The History of Income Tax Brackets.

 Early cartoon view of the restored income tax.

Federal Individual Income Tax Rates History

Really interesting history of income tax rates.

Americans believe a lot of erroneous things about the Federal Income Tax.  For one thing, we constantly here that we're the most taxed people on earth, which is hardly true.
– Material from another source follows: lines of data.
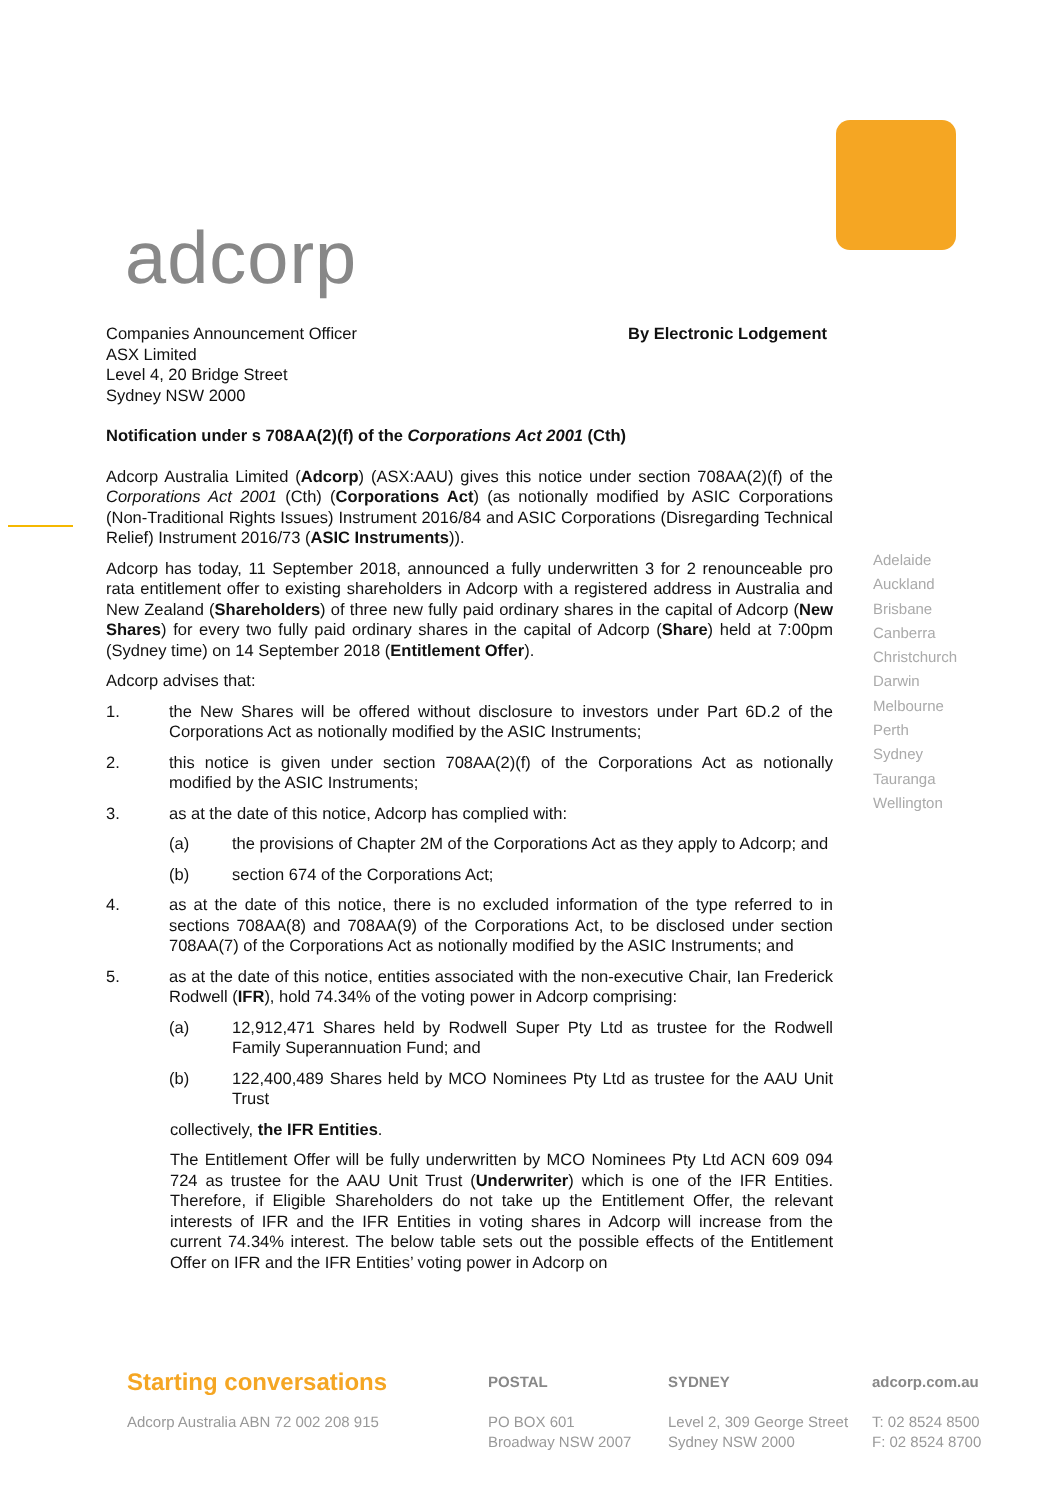adcorp
Companies Announcement Officer
ASX Limited
Level 4, 20 Bridge Street
Sydney NSW 2000
By Electronic Lodgement
Notification under s 708AA(2)(f) of the Corporations Act 2001 (Cth)
Adcorp Australia Limited (Adcorp) (ASX:AAU) gives this notice under section 708AA(2)(f) of the Corporations Act 2001 (Cth) (Corporations Act) (as notionally modified by ASIC Corporations (Non-Traditional Rights Issues) Instrument 2016/84 and ASIC Corporations (Disregarding Technical Relief) Instrument 2016/73 (ASIC Instruments)).
Adcorp has today, 11 September 2018, announced a fully underwritten 3 for 2 renounceable pro rata entitlement offer to existing shareholders in Adcorp with a registered address in Australia and New Zealand (Shareholders) of three new fully paid ordinary shares in the capital of Adcorp (New Shares) for every two fully paid ordinary shares in the capital of Adcorp (Share) held at 7:00pm (Sydney time) on 14 September 2018 (Entitlement Offer).
Adcorp advises that:
1. the New Shares will be offered without disclosure to investors under Part 6D.2 of the Corporations Act as notionally modified by the ASIC Instruments;
2. this notice is given under section 708AA(2)(f) of the Corporations Act as notionally modified by the ASIC Instruments;
3. as at the date of this notice, Adcorp has complied with:
(a) the provisions of Chapter 2M of the Corporations Act as they apply to Adcorp; and
(b) section 674 of the Corporations Act;
4. as at the date of this notice, there is no excluded information of the type referred to in sections 708AA(8) and 708AA(9) of the Corporations Act, to be disclosed under section 708AA(7) of the Corporations Act as notionally modified by the ASIC Instruments; and
5. as at the date of this notice, entities associated with the non-executive Chair, Ian Frederick Rodwell (IFR), hold 74.34% of the voting power in Adcorp comprising:
(a) 12,912,471 Shares held by Rodwell Super Pty Ltd as trustee for the Rodwell Family Superannuation Fund; and
(b) 122,400,489 Shares held by MCO Nominees Pty Ltd as trustee for the AAU Unit Trust
collectively, the IFR Entities.
The Entitlement Offer will be fully underwritten by MCO Nominees Pty Ltd ACN 609 094 724 as trustee for the AAU Unit Trust (Underwriter) which is one of the IFR Entities. Therefore, if Eligible Shareholders do not take up the Entitlement Offer, the relevant interests of IFR and the IFR Entities in voting shares in Adcorp will increase from the current 74.34% interest. The below table sets out the possible effects of the Entitlement Offer on IFR and the IFR Entities’ voting power in Adcorp on
Adelaide
Auckland
Brisbane
Canberra
Christchurch
Darwin
Melbourne
Perth
Sydney
Tauranga
Wellington
Starting conversations
Adcorp Australia ABN 72 002 208 915
POSTAL
PO BOX 601
Broadway NSW 2007
SYDNEY
Level 2, 309 George Street
Sydney NSW 2000
adcorp.com.au
T: 02 8524 8500
F: 02 8524 8700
In actuality, Americans pay a relatively low amount of their income compared to quite a few other peoples.  And we tend to actually pay them.  In some other countries tax evasion is the rule, rather than the exception.

This chart runs the rates all the way back, but the most relevant set are those that date from 1913 forward.  In 1913 the Income Tax, which had been declared unconstitutional in 1895, came back.  The tax was graduated, but the rates were pretty marginal, as can be seen.
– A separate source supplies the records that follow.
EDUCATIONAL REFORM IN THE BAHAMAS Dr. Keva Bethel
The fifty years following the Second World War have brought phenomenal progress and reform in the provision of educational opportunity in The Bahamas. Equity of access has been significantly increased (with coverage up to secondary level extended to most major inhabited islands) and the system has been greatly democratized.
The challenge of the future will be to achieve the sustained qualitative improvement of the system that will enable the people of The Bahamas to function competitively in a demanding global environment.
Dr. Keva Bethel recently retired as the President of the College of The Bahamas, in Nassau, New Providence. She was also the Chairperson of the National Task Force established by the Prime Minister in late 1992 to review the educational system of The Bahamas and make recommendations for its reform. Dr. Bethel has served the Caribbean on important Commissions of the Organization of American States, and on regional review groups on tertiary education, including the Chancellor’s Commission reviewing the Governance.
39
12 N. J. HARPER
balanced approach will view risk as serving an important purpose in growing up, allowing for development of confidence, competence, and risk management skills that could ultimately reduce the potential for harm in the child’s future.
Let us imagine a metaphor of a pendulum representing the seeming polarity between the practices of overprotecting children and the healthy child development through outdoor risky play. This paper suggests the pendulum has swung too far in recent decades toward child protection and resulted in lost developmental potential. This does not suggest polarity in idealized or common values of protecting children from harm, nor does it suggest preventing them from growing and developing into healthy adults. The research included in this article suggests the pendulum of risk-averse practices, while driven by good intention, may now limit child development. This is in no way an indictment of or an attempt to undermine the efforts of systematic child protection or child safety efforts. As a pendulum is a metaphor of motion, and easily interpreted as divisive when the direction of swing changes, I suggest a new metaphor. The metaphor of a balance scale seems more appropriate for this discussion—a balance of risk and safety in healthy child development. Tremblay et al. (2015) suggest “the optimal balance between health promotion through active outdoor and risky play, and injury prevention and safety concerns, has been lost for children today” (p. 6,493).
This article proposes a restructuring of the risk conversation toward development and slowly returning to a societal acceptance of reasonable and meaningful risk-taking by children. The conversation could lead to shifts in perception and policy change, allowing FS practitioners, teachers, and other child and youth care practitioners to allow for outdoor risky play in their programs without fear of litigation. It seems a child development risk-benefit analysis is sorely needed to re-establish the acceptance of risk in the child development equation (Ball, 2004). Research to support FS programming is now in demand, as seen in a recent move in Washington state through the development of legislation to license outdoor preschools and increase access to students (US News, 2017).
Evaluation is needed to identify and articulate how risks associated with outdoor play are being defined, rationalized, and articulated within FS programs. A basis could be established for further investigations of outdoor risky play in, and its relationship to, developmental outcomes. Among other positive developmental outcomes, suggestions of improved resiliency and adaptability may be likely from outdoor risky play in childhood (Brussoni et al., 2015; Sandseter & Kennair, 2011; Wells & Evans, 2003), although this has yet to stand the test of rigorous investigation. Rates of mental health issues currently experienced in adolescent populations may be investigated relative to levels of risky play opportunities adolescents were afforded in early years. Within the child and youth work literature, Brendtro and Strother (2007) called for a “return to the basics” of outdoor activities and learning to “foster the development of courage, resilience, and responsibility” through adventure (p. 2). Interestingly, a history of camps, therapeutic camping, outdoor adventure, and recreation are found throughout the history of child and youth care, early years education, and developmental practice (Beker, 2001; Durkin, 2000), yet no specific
They really began to increase in 1916, which isn't surprising as the nation was on the road to war, while desperately trying to avoid it.  In 1917 they really jumped, with the top rate being 67%.  Having said that, the number of people making that top rate would have been pretty small.  In 1918, things changed yet again, and really high rates were pretty common.

Rates didn't begin to decline, while remaining high, until 1922.  It took all the way until 1925, however, until they began to decline something recognizable to us today.

Top rates really began to jump again in 1932, which is interesting as we don't tend to think of there being really high tax rates until 1932.  During World War Two the rates were blisteringly high.  There was actually a 91% tax rate for very high earners during World War Two.  91%.  The bottom rate was 20% at that time.

Rates didn't begin to fall until 1964, although they sure didn't drop to the current low rate.  Rates like we have now didn't begin to appear until 1982, during Ronald Reagan's administration.  It wasn't until 1987, however, that there was no longer a 50% rate for high earners.  The following year was the first year in eons that there wasn't a rage of 30% or above.  That changed a few years later with the 30% rates came back in.

Be that as it may, the concept of Americans being heavily burdened by taxation is simply wrong.  And we live in an era in which, save for the period just before World War One, they are at an all time low.